_Records to process_
● ● ● ●

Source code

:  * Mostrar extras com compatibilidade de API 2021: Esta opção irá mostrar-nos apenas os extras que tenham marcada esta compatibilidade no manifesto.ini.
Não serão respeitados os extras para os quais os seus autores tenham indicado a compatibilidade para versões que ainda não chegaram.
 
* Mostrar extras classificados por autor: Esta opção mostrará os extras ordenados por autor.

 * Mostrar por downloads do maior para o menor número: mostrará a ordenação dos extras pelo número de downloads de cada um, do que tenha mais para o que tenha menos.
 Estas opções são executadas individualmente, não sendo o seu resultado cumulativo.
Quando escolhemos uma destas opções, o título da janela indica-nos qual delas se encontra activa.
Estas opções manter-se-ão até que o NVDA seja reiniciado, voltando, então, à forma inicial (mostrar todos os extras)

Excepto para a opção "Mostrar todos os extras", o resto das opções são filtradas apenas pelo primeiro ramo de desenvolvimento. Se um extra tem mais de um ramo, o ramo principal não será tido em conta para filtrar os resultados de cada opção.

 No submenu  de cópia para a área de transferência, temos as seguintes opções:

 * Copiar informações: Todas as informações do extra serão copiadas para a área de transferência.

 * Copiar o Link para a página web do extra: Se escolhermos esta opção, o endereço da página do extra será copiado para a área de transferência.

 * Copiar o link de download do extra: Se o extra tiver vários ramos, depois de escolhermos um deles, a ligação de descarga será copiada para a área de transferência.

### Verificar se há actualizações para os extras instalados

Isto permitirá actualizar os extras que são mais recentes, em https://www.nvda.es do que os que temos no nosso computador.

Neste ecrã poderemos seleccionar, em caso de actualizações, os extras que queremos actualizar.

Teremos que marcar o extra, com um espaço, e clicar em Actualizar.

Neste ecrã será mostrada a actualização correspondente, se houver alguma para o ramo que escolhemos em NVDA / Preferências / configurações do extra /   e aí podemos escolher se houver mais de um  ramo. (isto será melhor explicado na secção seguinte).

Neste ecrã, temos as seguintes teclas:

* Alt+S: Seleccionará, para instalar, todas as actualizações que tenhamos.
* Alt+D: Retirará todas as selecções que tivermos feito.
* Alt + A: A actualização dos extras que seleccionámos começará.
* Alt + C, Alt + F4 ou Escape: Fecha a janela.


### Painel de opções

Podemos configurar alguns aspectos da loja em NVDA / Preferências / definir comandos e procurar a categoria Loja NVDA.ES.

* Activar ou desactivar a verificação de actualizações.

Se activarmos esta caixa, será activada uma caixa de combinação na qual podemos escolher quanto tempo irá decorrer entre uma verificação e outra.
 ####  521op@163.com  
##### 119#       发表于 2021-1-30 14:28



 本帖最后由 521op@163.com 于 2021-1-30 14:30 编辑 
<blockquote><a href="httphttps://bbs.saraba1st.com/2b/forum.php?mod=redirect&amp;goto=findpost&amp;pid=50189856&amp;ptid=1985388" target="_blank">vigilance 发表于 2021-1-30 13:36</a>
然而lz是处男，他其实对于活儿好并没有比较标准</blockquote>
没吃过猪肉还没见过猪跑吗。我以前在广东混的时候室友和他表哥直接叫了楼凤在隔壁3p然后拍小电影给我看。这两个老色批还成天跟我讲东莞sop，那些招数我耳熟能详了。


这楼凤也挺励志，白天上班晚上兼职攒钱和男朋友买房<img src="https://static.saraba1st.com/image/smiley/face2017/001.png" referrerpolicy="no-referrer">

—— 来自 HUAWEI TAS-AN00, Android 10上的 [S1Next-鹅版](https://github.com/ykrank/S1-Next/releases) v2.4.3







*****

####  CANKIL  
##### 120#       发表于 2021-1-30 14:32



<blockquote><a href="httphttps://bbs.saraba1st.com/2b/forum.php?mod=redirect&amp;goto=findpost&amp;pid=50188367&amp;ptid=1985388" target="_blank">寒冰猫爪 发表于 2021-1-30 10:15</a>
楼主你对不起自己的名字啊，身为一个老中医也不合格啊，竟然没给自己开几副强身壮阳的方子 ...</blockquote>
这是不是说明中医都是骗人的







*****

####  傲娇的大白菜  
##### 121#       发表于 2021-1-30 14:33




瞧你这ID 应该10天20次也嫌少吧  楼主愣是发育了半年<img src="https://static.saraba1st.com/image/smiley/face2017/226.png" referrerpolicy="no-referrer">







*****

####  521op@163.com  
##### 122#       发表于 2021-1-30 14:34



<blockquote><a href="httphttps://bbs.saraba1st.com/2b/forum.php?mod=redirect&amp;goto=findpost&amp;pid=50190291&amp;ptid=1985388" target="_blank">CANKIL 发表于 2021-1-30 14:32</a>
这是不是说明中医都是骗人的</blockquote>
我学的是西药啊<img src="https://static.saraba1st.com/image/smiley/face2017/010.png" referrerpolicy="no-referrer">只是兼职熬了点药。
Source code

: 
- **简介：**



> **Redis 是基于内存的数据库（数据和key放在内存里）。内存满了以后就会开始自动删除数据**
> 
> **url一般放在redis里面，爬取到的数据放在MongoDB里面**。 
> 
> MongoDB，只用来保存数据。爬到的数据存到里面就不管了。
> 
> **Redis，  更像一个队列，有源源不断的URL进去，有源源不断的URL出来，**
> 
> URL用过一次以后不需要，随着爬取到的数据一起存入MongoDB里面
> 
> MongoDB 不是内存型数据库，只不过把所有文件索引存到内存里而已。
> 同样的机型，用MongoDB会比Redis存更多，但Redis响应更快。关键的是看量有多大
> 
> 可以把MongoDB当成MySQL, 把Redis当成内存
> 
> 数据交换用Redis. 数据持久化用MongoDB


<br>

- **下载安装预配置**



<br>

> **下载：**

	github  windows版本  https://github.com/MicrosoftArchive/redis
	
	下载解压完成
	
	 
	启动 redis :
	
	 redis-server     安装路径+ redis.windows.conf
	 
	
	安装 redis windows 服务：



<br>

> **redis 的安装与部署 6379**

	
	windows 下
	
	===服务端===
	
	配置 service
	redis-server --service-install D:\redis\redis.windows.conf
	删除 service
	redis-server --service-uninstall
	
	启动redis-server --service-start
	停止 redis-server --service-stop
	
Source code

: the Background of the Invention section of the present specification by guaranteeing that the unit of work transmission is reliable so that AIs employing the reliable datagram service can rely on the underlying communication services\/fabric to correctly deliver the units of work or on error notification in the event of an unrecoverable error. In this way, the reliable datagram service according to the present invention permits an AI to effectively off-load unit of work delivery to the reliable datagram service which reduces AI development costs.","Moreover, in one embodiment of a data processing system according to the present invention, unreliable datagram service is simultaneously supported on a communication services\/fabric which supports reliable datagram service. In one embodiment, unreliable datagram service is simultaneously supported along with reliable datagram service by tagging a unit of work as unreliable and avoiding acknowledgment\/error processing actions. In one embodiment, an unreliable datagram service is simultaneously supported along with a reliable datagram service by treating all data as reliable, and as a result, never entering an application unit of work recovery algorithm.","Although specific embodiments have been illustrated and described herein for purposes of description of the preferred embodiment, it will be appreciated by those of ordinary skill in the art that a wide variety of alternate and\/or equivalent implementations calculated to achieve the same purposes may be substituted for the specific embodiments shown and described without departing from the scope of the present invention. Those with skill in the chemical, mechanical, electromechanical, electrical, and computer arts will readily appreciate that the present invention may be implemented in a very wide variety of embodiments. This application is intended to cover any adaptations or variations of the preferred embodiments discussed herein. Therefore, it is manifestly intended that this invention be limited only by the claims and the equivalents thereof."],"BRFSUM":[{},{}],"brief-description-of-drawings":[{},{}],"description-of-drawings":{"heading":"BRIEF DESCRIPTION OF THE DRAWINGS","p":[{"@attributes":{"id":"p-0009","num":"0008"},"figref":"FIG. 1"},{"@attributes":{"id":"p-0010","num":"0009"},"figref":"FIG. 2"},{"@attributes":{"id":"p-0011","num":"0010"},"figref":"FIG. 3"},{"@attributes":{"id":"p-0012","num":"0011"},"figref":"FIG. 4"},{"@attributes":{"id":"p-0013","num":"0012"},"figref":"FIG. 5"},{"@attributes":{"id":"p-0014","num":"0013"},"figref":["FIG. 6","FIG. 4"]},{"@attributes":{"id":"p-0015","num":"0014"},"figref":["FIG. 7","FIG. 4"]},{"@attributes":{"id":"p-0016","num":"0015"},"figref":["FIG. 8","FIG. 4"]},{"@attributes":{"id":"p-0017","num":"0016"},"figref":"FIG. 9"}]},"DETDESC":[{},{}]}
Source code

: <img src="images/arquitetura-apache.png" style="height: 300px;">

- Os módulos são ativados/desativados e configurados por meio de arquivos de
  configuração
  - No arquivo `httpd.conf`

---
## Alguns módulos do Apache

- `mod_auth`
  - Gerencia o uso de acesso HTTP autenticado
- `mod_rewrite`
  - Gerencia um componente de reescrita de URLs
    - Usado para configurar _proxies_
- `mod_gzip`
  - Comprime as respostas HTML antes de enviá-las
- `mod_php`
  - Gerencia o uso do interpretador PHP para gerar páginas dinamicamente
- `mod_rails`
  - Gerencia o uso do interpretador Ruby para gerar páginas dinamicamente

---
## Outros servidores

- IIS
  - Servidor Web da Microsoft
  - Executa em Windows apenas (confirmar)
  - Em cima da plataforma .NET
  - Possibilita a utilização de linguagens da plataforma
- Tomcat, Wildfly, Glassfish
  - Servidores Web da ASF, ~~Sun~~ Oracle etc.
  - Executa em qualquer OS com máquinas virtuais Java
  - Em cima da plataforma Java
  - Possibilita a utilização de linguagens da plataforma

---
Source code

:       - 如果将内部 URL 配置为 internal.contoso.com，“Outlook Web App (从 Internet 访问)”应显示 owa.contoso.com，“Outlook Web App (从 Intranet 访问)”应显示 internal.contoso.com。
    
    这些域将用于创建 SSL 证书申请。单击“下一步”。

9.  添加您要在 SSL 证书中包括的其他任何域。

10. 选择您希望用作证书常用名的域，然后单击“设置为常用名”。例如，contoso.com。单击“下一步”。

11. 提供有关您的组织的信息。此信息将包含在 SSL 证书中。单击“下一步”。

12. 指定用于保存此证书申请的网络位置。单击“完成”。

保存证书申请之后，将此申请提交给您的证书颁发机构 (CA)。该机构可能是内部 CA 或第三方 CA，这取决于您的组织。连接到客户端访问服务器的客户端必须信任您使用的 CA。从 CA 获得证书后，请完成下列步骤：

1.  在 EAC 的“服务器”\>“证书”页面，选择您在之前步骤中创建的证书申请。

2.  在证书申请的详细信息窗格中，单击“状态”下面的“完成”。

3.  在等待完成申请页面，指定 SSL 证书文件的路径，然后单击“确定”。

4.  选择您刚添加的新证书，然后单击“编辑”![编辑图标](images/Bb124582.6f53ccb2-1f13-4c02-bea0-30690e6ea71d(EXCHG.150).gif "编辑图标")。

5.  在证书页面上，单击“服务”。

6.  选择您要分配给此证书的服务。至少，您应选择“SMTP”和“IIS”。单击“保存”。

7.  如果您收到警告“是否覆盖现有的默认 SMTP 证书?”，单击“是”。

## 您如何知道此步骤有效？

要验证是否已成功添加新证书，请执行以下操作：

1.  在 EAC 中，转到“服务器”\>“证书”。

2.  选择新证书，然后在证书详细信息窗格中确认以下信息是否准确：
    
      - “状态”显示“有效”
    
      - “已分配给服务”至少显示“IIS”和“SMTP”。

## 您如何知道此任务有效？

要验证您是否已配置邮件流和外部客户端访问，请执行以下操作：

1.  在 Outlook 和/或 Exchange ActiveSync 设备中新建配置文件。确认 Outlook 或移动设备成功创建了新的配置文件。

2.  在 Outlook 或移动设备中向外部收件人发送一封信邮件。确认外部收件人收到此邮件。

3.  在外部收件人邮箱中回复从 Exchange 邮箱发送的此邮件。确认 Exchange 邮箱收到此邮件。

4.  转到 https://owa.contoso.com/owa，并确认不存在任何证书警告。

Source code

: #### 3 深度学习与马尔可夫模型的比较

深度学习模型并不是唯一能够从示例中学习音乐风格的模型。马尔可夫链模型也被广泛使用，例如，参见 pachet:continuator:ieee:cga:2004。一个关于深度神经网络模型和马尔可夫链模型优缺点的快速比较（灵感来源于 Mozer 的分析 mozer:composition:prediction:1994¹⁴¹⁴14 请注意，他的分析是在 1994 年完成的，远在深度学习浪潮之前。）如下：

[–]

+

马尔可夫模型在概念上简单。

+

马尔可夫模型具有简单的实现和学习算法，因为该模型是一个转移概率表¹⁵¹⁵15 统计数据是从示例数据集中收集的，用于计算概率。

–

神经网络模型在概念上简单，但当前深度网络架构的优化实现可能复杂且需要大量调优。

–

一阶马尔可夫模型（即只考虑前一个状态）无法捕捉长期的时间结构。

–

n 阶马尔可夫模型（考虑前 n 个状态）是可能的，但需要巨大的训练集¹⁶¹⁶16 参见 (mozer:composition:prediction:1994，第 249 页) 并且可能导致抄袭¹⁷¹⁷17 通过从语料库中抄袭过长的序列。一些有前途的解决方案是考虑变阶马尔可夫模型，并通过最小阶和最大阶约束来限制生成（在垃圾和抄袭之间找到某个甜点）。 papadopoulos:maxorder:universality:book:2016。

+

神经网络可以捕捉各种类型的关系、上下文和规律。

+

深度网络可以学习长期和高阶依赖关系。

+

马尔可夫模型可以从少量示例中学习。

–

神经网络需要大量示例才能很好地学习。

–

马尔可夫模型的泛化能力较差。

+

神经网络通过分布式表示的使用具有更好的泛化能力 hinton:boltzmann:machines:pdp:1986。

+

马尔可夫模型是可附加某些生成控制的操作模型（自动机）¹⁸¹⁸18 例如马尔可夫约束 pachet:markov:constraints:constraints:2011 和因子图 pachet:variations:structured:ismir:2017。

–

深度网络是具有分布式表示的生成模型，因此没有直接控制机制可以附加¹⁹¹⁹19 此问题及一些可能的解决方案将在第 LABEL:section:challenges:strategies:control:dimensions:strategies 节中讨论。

● ● ● ●

_Brief_
Render the source text from the line containing "Se activarmos esta" through the line containing "发表于 2021-1-30 14:28" as a Markdown table with the columns Row and Line, numbering each line and skipping any blank ones.

_Answer to this task_
| Row | Line |
|---|---|
| 1 | Se activarmos esta caixa, será activada uma caixa de combinação na qual podemos escolher quanto tempo irá decorrer entre uma verificação e outra. |
| 2 |  ####  521op@163.com   |
| 3 | ##### 119#       发表于 2021-1-30 14:28 |